Приехал капитан Тальман с женой: оба очень высокие, плотные; она – нежная, толстая, рассыпчатая блондинка, он – со смуглым, разбойничьим лицом, с беспрестанным кашлем и хриплым голосом. Ромашов уже заранее знал, что сейчас Тальман скажет свою обычную фразу, и он, действительно, бегая цыганскими глазами, просипел:

– А что, подпоручик, в карточной уже винтят?

– Нет еще. Все в столовой.

– Нет еще? Знаешь, Сонечка, я того... пойду в столовую – «Инвалид» пробежать.
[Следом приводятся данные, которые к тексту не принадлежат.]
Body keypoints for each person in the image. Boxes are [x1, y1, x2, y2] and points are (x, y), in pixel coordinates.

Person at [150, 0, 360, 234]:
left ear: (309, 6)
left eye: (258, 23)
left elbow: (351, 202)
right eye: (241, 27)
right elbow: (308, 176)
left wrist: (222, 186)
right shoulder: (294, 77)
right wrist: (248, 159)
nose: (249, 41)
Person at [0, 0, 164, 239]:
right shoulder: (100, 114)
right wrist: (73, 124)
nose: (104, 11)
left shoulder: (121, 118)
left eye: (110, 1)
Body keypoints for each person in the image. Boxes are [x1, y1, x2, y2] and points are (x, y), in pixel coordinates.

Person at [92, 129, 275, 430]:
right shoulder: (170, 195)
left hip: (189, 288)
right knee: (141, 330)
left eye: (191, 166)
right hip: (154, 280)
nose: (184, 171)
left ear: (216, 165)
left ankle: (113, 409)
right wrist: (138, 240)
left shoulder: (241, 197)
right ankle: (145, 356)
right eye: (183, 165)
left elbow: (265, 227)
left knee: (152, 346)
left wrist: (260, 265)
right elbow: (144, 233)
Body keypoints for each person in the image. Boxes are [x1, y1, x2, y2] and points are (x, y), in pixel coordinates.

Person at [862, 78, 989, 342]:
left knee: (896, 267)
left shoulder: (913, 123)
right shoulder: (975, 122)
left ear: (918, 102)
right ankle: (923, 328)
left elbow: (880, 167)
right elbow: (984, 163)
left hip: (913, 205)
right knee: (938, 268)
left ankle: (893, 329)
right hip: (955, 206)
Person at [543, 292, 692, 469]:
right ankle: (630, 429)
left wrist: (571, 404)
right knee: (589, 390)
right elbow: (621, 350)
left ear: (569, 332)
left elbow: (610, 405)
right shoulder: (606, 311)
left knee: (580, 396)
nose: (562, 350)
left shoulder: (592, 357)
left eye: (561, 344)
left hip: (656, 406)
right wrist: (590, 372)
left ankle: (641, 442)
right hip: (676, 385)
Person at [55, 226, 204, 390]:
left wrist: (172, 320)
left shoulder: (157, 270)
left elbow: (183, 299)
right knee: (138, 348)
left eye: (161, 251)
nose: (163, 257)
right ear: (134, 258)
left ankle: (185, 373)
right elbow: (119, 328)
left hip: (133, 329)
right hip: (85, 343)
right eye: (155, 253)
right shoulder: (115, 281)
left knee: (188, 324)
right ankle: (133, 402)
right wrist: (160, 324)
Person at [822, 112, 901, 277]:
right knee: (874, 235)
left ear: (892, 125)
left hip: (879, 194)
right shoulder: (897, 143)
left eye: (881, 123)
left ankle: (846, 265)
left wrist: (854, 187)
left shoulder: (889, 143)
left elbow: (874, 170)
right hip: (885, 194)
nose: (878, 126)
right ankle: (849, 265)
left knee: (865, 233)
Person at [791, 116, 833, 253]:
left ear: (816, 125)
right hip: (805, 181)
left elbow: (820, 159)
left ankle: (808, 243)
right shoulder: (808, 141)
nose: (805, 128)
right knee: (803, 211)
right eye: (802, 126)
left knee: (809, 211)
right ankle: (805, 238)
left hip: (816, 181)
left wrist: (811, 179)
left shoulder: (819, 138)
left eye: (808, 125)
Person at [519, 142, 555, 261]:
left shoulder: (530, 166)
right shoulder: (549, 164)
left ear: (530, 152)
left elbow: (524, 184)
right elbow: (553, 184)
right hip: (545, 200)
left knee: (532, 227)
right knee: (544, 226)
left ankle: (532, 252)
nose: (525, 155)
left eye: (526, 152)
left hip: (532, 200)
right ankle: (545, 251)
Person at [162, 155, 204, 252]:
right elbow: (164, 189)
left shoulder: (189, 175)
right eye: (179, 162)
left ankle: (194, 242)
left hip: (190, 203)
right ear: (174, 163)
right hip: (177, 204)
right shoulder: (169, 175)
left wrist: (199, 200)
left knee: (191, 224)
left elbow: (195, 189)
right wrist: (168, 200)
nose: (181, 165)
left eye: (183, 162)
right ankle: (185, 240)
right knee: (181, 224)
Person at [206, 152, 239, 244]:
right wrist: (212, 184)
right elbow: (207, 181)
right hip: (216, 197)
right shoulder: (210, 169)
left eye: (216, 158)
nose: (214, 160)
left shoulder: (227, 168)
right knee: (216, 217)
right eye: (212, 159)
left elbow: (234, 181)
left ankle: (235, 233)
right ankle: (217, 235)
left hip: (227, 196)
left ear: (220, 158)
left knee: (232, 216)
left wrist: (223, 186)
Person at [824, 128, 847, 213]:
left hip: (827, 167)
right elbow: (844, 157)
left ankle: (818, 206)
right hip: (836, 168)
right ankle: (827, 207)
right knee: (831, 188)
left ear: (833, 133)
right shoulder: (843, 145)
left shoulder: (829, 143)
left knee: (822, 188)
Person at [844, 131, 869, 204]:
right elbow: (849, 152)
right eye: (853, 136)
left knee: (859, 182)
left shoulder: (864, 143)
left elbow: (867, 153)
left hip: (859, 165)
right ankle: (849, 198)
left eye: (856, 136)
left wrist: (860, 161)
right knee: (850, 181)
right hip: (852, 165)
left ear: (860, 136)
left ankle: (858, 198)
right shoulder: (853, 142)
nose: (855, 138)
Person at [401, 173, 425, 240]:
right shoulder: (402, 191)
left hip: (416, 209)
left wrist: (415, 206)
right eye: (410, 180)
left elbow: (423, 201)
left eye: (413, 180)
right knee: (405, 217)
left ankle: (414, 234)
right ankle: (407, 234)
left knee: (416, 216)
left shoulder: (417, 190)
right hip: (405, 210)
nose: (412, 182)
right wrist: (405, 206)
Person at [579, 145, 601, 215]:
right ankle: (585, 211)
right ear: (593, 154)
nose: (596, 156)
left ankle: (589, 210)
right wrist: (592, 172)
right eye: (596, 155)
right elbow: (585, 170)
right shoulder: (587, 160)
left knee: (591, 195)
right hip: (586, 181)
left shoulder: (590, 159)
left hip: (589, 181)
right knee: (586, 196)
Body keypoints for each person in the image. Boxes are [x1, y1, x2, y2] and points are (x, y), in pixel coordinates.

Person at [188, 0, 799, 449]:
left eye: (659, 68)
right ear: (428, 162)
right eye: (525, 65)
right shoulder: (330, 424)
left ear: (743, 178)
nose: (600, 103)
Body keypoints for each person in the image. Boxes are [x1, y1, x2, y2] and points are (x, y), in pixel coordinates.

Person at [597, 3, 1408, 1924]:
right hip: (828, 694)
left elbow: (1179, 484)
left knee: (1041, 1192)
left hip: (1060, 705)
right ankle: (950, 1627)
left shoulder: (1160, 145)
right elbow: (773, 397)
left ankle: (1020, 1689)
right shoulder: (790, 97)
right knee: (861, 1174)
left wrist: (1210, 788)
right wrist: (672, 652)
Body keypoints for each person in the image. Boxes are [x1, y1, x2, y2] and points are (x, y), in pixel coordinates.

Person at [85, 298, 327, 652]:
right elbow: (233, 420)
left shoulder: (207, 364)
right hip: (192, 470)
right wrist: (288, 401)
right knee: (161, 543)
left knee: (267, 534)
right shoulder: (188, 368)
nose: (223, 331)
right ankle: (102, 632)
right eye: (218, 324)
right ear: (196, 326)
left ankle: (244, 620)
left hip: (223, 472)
Вы, милый Ромашов, попасите ее... ну, там какую-нибудь кадриленцию.

Потом в переднюю впорхнуло семейство Лыкачевых – целый выводок хорошеньких, смешливых и картавых барышень во главе с матерью – маленькой, живой женщиной, которая в сорок лет танцевала без устали и постоянно рожала детей – «между второй и третьей кадрилью», как говорил про нее полковой остряк Арчаковский.

Барышни, разнообразно картавя, смеясь и перебивая друг дружку, набросились на Ромашова:

– Отчего вы к нам не пьиходили?

– Звой, звой!

– Нехолосый, нехолосый, нехолосый!

– Звой, звой, звой! – Пьиглашаю вас на пейвую кадъиль.

– Mesdames!.. Mesdames! – говорил Ромашов, изображая собою против воли любезного кавалера и расшаркиваясь во все стороны.

В это время он случайно взглянул на входную дверь и увидал за ее стеклом худое и губастое лицо Раисы Александровны Петерсон под белым платком, коробкой надетым поверх шляпы... Ромашов поспешно, совсем по-мальчишески, юркнул в гостиную. Но как ни короток был этот миг и как ни старался подпоручик уверить себя, что Раиса его не заметила, – все-таки он чувствовал тревогу; в выражении маленьких глаз его любовницы почудилось ему что-то новое и беспокойное, какая-то жестокая, злобная и уверенная угроза.